California Assembly to raise smoking age
SAN DIEGO (KUSI) – 10:40 a.m. – California Senators approved legislation that would raise the smoking age from 18 to 21 Thursday. The bills must still face approval by Gov. Jerry Brown. If passed, the legislation would also regulate the use of e-cigarettes.
Friday 4:30 p.m. – California wants to raise the smoking age to 21 and treat e-cigarettes as tobacco products.
The bill cleared the assembly and is expected to pass in the Senate.
This would be a major victory for public health advocates if the governor signs it.
In November, voters will also get the change to hike the tobacco tax by $2.
While this sets up another battle between freedom of choice versus society’s health, the legislation has a lot of discretion when it does something related to the health of the people.
Health issues are generally presumptively valid according to Constitutional Law Professor Glenn Smith of Cal Western Law School.
"The question becomes what are the legal rules that restrict the state legislature which has a lot of broad power to deal with the health and safety of our citizens," Smith said.
The law does exempt the Military and that could give rise to an equal protection issue, but probably not in this case.
"As long as the legislature had a rational basis for making those distinctions that that’s allowed," Smith said.
We got mixed views on targeting the 18 to 21 group from a few young people outside city college.
"The government trying to prohibit any kind of action, it’s not surprising to me," Gabriel Roa, a San Diego resident.
Assembly member Toni Atkins is one of the bill’s supporters.
"I think we feel good again to be leading the Charger," Atkins said.
The voters will decide the tobacco tax increase in November.

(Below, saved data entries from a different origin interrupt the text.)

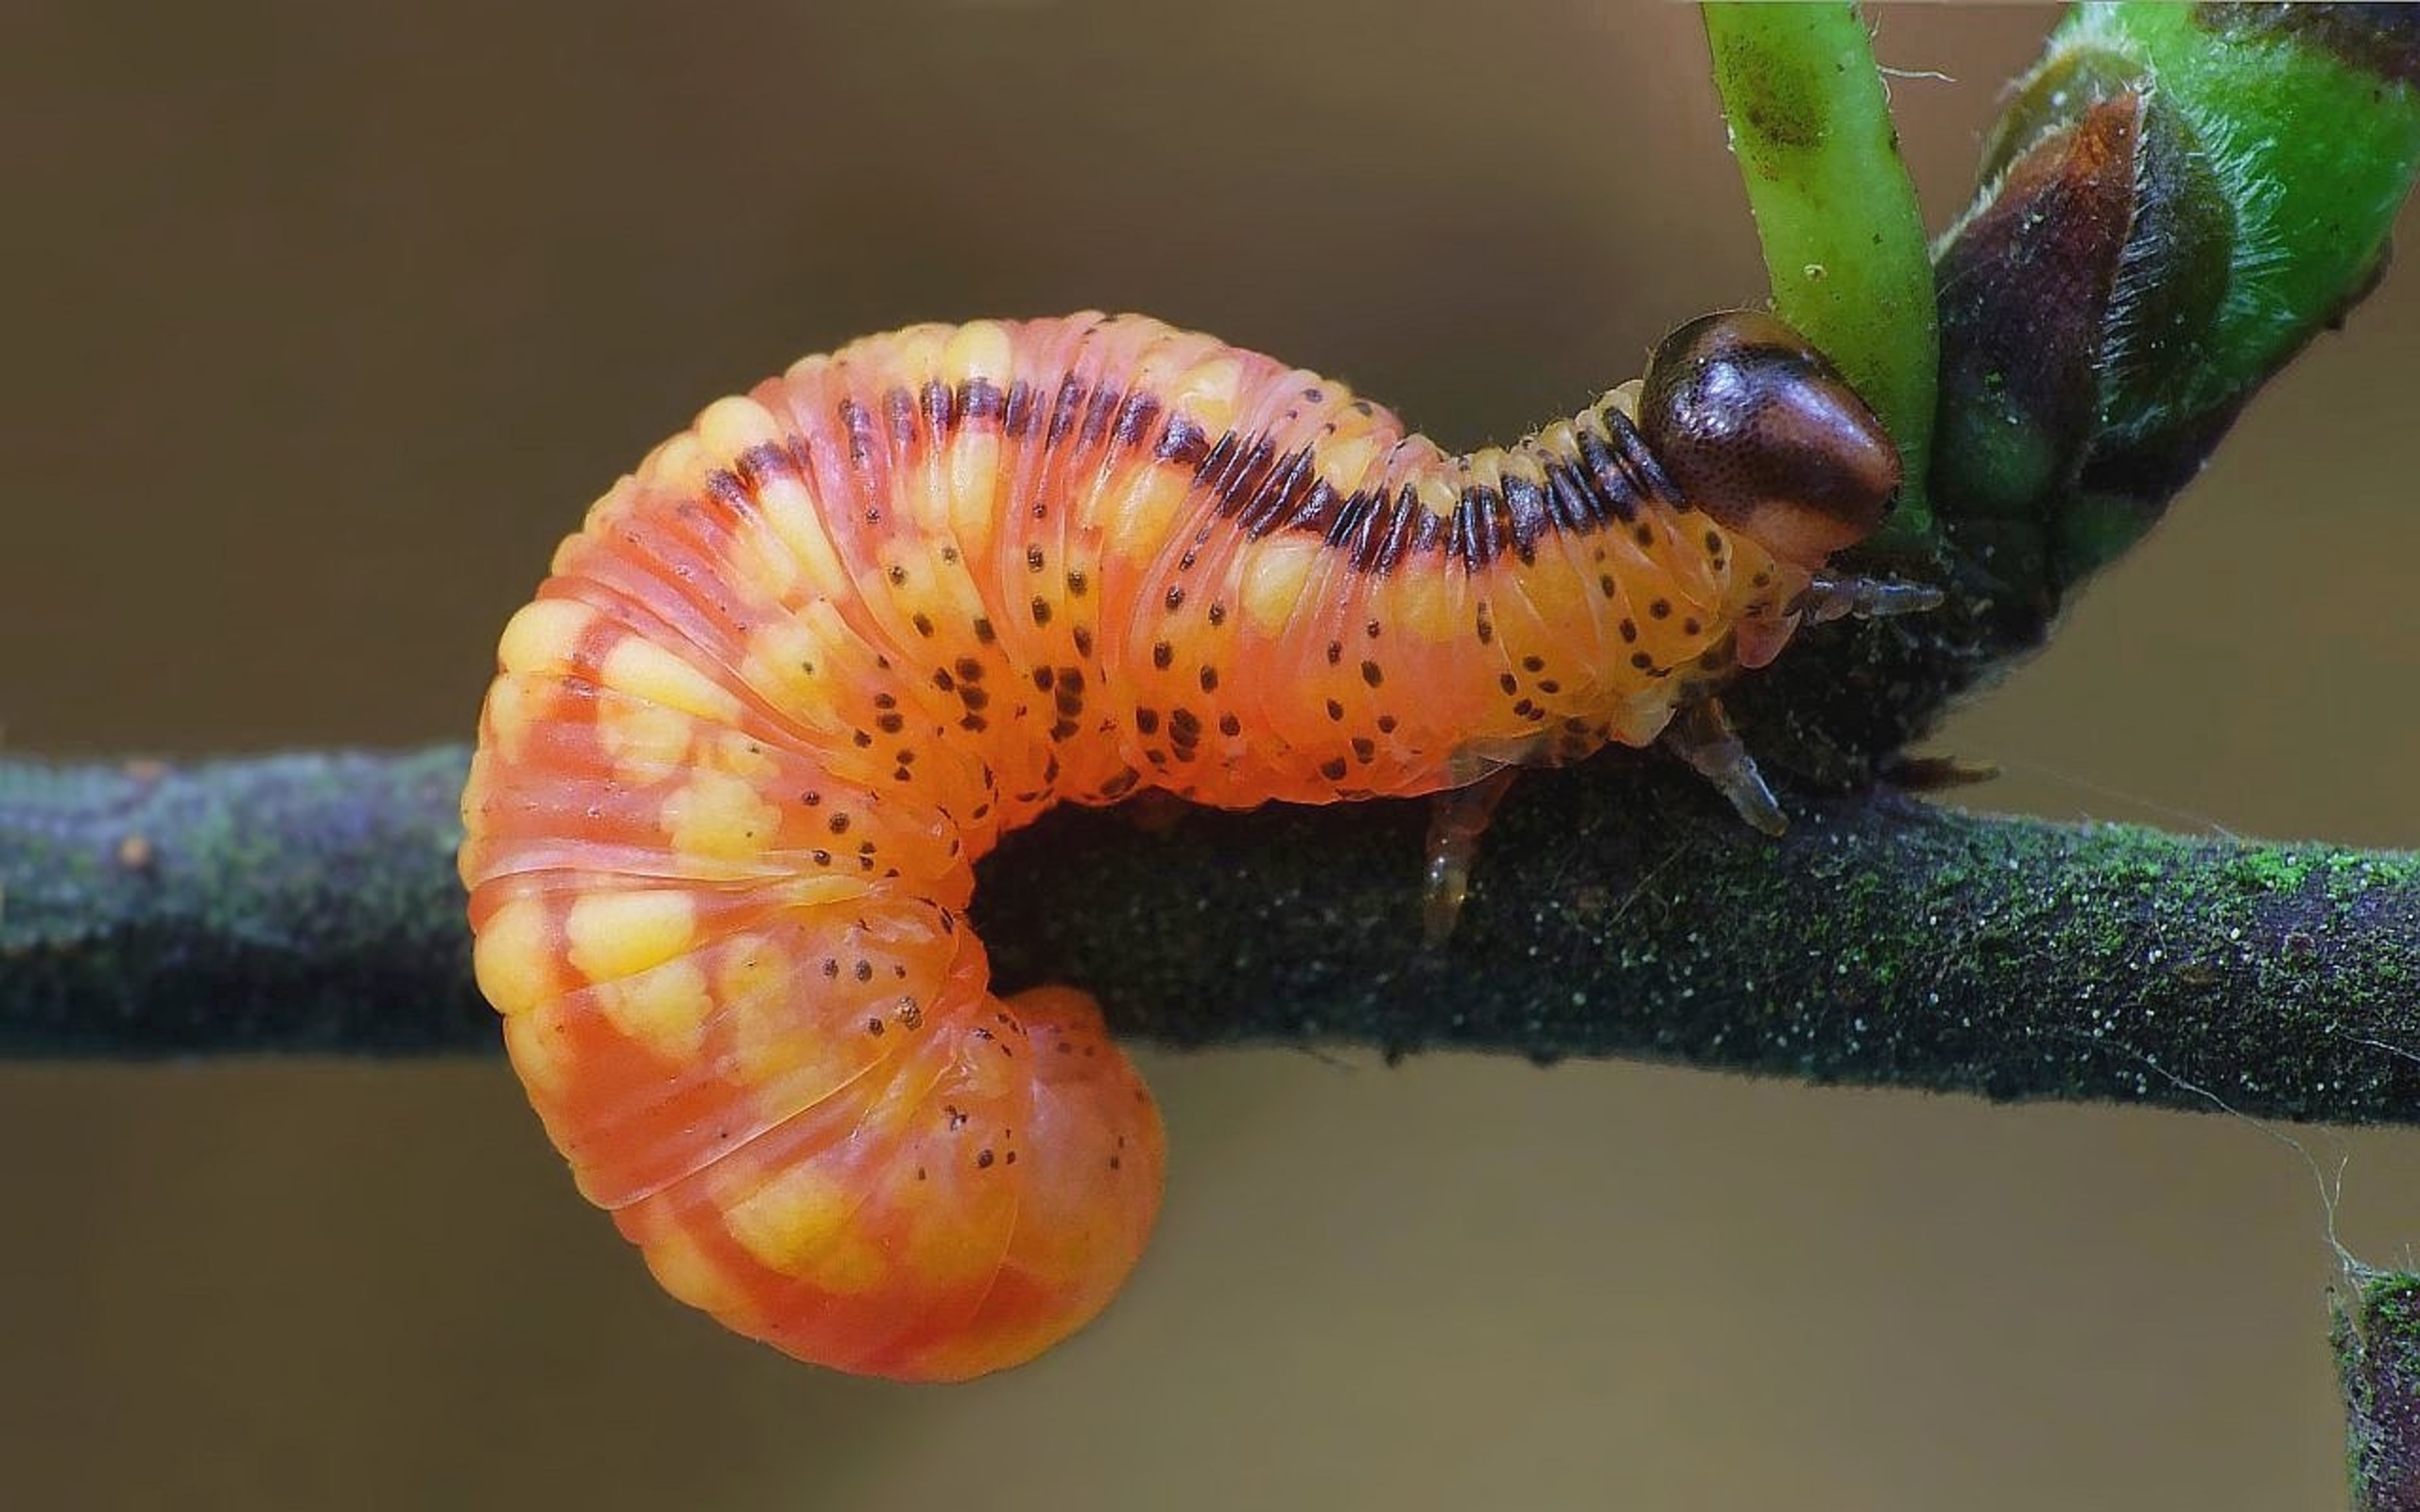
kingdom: Animalia
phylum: Arthropoda
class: Insecta
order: Hymenoptera
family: Tenthredinidae
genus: Pristiphora
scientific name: Pristiphora cincta
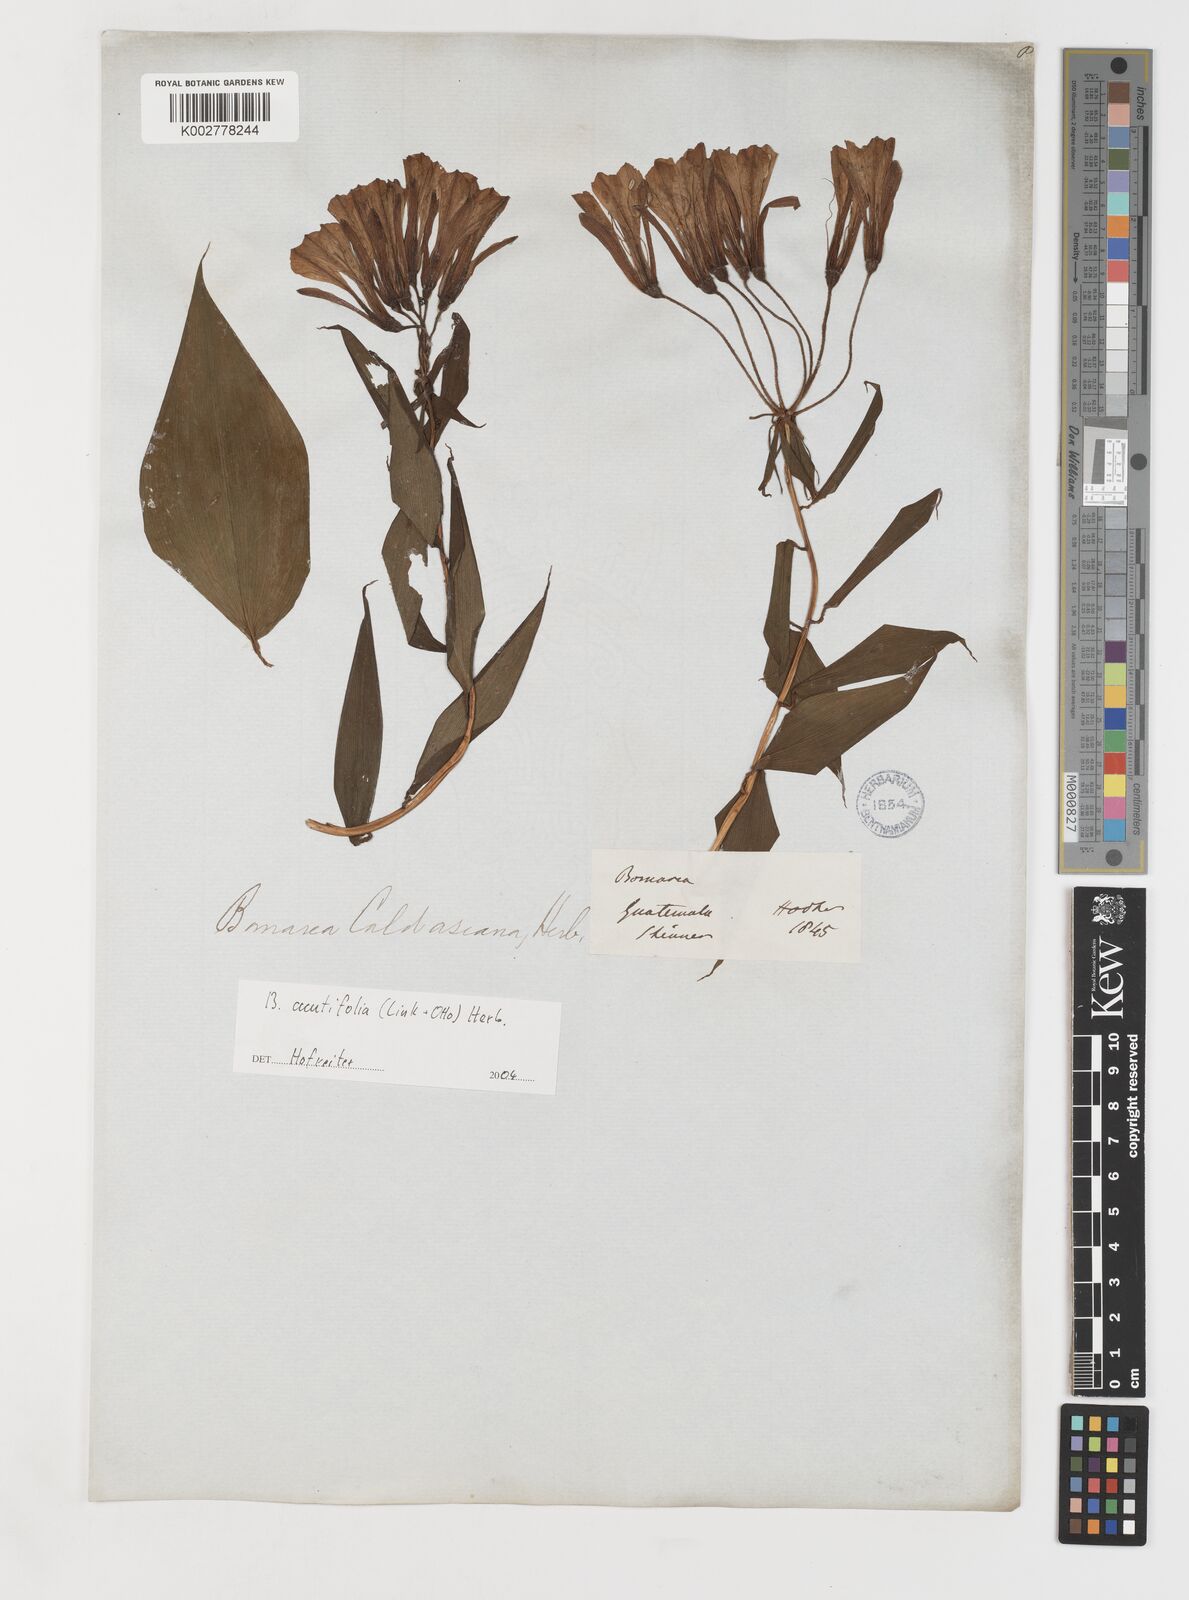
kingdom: Plantae
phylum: Tracheophyta
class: Liliopsida
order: Liliales
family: Alstroemeriaceae
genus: Bomarea
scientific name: Bomarea acutifolia
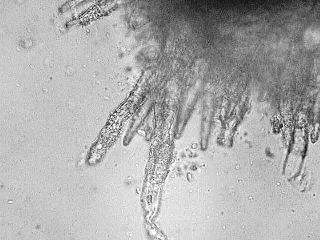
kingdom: Fungi
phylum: Basidiomycota
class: Agaricomycetes
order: Polyporales
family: Meruliaceae
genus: Scopuloides
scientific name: Scopuloides rimosa
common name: dughinde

The last increase, .87 cents in 1998, funded prevention programs and smoking among adults dropped 50 percent.
The initiative would increase the tax by $2 to generate $1.4 billion.
But will it work?
"If you put a restriction on something it makes it more desirable, you say you can’t do something, you want to do it that much more," Atkins said.
The smoking rate in California is the second lowest in the nation behind Utah and we are second behind Hawaii in raising the age to 21.
There’s a lot of money at stake here, raising concerns about both the health and the financial side.
"Whenever you have strong legitimate concerns and feelings it generally spills over into the initiative process and the courts," Smith said.
The last 17 attempts to raise the tobacco tax in California failed.